ASSIGNMENT >> Skip the pictures, please, and write out exactly the lines from the opening of the data through the line containing "Service Email Correspondence WITHIN".

*** INPUT FOR THIS TASK ***

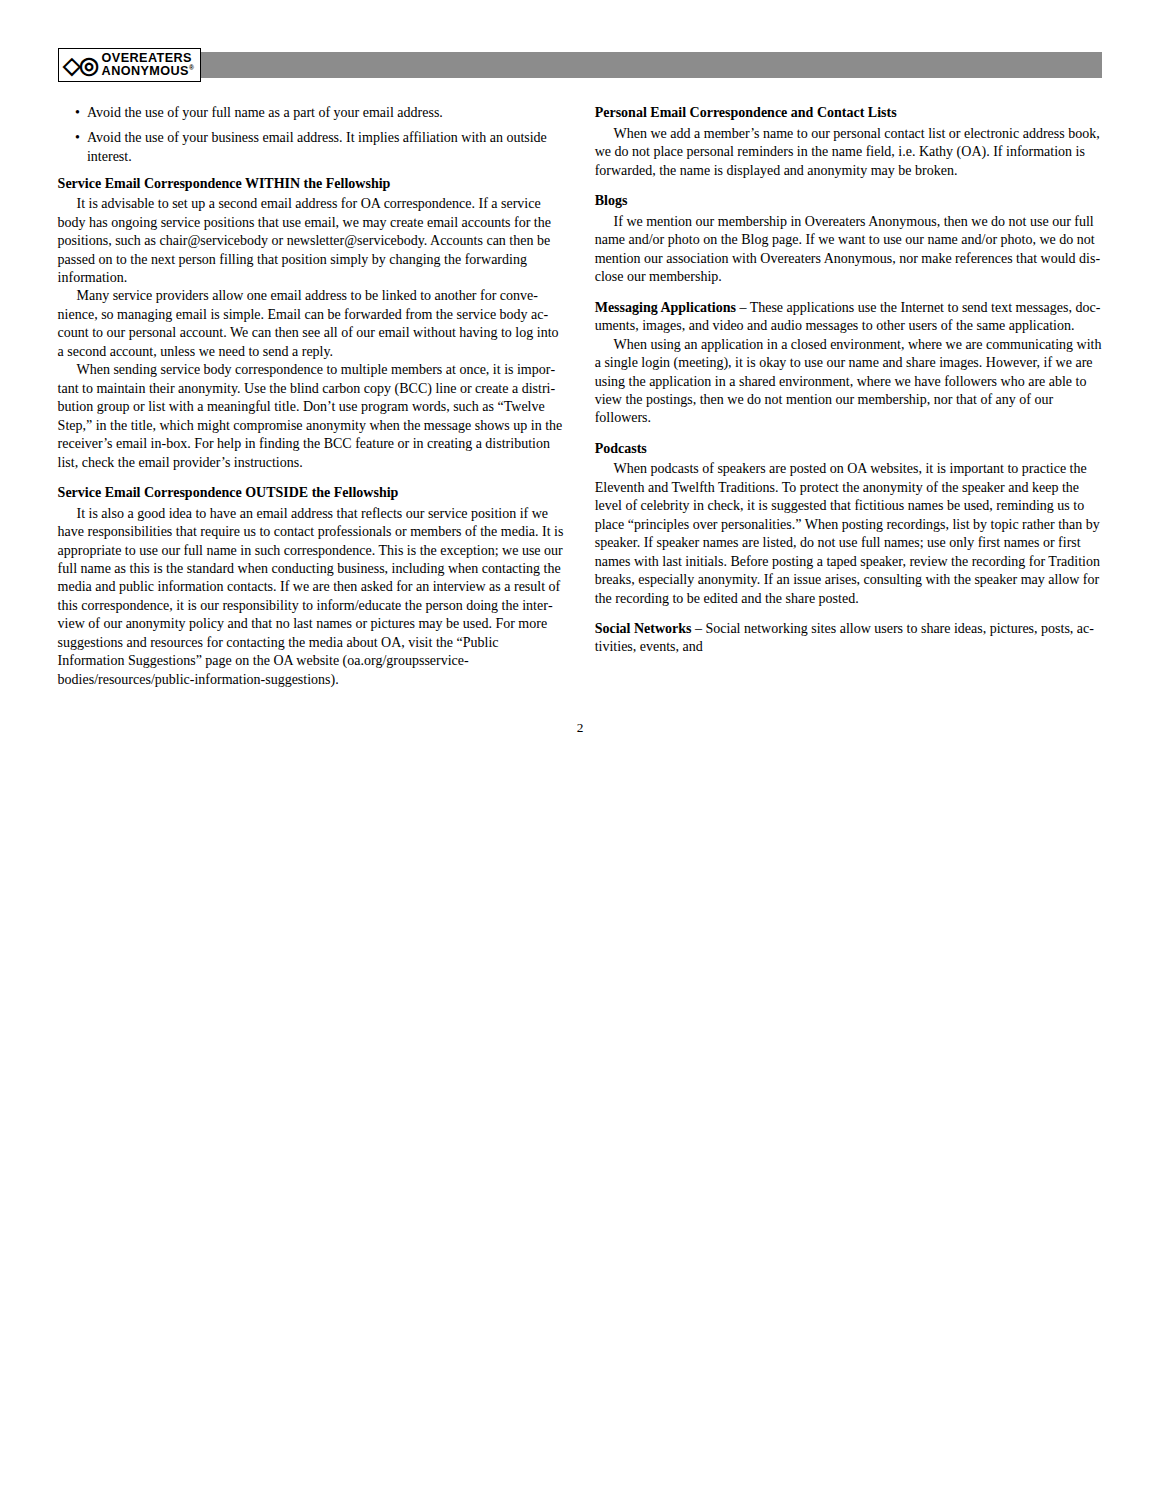◇◎ Overeaters
Anonymous®
Avoid the use of your full name as a part of your email address.
Avoid the use of your business email address. It implies affiliation with an outside interest.
Service Email Correspondence WITHIN the Fellowship
It is advisable to set up a second email address for OA correspondence. If a service body has ongoing service positions that use email, we may create email accounts for the positions, such as chair@servicebody or newsletter@servicebody. Accounts can then be passed on to the next person filling that position simply by changing the forwarding information.
Many service providers allow one email address to be linked to another for convenience, so managing email is simple. Email can be forwarded from the service body account to our personal account. We can then see all of our email without having to log into a second account, unless we need to send a reply.
When sending service body correspondence to multiple members at once, it is important to maintain their anonymity. Use the blind carbon copy (BCC) line or create a distribution group or list with a meaningful title. Don’t use program words, such as “Twelve Step,” in the title, which might compromise anonymity when the message shows up in the receiver’s email in-box. For help in finding the BCC feature or in creating a distribution list, check the email provider’s instructions.
Service Email Correspondence OUTSIDE the Fellowship
It is also a good idea to have an email address that reflects our service position if we have responsibilities that require us to contact professionals or members of the media. It is appropriate to use our full name in such correspondence. This is the exception; we use our full name as this is the standard when conducting business, including when contacting the media and public information contacts. If we are then asked for an interview as a result of this correspondence, it is our responsibility to inform/educate the person doing the interview of our anonymity policy and that no last names or pictures may be used. For more suggestions and resources for contacting the media about OA, visit the “Public Information Suggestions” page on the OA website (oa.org/groupsservice-bodies/resources/public-information-suggestions).
Personal Email Correspondence and Contact Lists
When we add a member’s name to our personal contact list or electronic address book, we do not place personal reminders in the name field, i.e. Kathy (OA). If information is forwarded, the name is displayed and anonymity may be broken.
Blogs
If we mention our membership in Overeaters Anonymous, then we do not use our full name and/or photo on the Blog page. If we want to use our name and/or photo, we do not mention our association with Overeaters Anonymous, nor make references that would disclose our membership.
Messaging Applications – These applications use the Internet to send text messages, documents, images, and video and audio messages to other users of the same application.
When using an application in a closed environment, where we are communicating with a single login (meeting), it is okay to use our name and share images. However, if we are using the application in a shared environment, where we have followers who are able to view the postings, then we do not mention our membership, nor that of any of our followers.
Podcasts
When podcasts of speakers are posted on OA websites, it is important to practice the Eleventh and Twelfth Traditions. To protect the anonymity of the speaker and keep the level of celebrity in check, it is suggested that fictitious names be used, reminding us to place “principles over personalities.” When posting recordings, list by topic rather than by speaker. If speaker names are listed, do not use full names; use only first names or first names with last initials. Before posting a taped speaker, review the recording for Tradition breaks, especially anonymity. If an issue arises, consulting with the speaker may allow for the recording to be edited and the share posted.
Social Networks – Social networking sites allow users to share ideas, pictures, posts, activities, events, and
2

*** End of INPUT FOR THIS TASK ***

TASK ANSWER >>
◇◎ Overeaters
Anonymous®
Avoid the use of your full name as a part of your email address.
Avoid the use of your business email address. It implies affiliation with an outside interest.
Service Email Correspondence WITHIN the Fellowship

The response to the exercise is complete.